Lo constatamos cuando las palabras se enredan en la garganta. Cuando el desasosiego inminente le rompe la cordura a él que representa al asesino.

Ella que es actriz y es madre, nos atraviesa con la mirada. La miramos y dan ganas de agachar la cabeza. Porque ¿quién puede resistir la inconmensurable bondad de una madre que mira en desgracia la vida de su hijo?

Nos lo llevamos de tarea.

Pero antes de regresar a nuestros puntos de reencuentro, antes de ir por la próxima cerveza, el más reparador café, el menú de la noche, las palabras se vuelven un río afable, paradójicamente intenso.

El preocupado incesante que todos llevamos dentro se nos apersona. Las palabras se convierten en preguntas. Las preguntas nos generan dudas, desconciertos. Otras veces nos aclaran parte de las incertidumbres. ¿O nos generan más?

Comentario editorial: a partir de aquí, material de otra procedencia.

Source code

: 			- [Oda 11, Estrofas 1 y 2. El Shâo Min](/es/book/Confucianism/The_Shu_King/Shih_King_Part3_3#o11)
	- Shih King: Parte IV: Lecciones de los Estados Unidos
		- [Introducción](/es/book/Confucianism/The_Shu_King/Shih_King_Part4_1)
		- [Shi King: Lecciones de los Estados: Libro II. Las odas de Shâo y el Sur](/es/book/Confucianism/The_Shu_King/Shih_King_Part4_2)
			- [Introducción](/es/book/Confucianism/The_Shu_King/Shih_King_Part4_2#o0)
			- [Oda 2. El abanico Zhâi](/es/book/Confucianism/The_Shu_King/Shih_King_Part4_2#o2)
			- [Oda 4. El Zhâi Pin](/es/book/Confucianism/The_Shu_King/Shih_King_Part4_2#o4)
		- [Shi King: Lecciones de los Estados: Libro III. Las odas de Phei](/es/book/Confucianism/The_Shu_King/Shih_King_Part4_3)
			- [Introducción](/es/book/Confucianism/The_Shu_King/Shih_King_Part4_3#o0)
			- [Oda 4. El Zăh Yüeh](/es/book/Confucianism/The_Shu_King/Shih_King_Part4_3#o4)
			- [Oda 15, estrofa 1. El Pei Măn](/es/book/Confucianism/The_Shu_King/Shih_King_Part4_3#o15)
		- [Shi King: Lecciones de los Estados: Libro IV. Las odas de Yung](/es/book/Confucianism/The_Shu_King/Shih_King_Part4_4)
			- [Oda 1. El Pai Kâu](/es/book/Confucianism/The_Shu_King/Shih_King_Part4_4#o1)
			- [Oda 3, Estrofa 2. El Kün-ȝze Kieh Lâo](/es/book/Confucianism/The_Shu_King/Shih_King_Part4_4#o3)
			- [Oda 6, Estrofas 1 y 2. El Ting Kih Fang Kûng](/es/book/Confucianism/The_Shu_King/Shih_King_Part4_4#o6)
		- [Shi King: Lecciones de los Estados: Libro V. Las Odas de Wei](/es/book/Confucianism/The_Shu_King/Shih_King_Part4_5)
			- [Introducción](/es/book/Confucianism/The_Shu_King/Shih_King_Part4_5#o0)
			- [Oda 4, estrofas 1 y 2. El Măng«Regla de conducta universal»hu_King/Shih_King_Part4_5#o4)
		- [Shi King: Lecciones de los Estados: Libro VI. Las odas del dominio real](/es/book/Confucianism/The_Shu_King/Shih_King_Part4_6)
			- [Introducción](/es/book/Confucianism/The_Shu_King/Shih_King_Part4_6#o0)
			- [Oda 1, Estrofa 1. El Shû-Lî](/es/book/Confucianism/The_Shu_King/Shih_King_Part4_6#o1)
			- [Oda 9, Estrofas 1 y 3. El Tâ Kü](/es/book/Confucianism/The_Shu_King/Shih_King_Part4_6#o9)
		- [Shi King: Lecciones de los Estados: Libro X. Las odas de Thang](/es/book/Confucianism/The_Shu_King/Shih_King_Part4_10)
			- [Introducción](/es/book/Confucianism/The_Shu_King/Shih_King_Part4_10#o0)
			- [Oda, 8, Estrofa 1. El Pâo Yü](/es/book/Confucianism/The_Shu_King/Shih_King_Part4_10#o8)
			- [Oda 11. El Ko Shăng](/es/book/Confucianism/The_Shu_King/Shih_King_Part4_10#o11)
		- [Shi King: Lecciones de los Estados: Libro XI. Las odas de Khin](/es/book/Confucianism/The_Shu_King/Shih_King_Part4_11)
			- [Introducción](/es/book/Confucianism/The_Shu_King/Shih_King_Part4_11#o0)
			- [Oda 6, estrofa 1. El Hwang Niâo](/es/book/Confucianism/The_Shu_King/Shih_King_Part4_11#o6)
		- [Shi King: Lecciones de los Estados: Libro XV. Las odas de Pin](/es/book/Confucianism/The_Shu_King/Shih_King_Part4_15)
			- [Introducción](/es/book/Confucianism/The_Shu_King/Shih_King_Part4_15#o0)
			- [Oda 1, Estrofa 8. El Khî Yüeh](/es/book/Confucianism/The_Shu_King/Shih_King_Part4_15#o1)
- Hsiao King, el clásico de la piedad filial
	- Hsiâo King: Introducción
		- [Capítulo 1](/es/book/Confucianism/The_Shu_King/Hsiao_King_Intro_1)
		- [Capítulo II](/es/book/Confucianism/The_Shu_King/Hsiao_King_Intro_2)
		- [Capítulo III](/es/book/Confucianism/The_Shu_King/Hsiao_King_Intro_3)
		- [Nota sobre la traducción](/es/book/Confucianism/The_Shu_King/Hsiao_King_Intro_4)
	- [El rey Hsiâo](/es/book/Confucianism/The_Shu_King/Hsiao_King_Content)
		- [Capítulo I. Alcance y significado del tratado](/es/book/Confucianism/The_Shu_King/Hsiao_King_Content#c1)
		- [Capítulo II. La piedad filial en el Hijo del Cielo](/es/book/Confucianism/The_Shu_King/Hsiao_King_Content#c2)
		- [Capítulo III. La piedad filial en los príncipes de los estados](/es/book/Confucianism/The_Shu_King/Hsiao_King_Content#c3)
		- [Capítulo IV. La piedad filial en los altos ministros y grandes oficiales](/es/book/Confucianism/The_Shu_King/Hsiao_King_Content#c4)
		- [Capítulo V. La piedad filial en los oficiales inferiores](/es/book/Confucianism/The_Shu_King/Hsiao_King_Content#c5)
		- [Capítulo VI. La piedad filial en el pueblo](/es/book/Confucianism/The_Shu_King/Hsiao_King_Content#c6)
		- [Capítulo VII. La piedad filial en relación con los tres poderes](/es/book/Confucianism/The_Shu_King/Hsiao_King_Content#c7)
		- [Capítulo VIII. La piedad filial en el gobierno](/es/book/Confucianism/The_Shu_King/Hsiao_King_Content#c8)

El diálogo es. Y se prolonga. Porque los espectadores tenemos ganas de decir. De saber los móviles de la existencia de los asesinos. Esos que en este momento devastan la ciudad. Estos que en estos tiempos siguen acumulando la lista de huérfanos, de madres que van por sus rosarios a la mercería. Porque quizá solo la existencia de Dios otorgue remanso para la paz. La iglesias a tope desde hace años.

Y si un espectador pregunta, otro espectador sugiere, o responde. El diálogo es lo más precioso, lo más liberador.

Luego de la catarsis de los actores en escena. Luego de la conversación y las miradas que también interactúan, los espectadores se enteran de que el arte puede ser una vía para la transformación.

Si la nota roja prevalece, y muta de color, el teatro que se manifiesta desde Colectivo Independiente Punto Tres, se nos revela como un bálsamo para estos días infaustos donde a menudo el sonido de las balas intenta apagar a toda la ciudad. ¿Y a sus ciudadanos? Bang.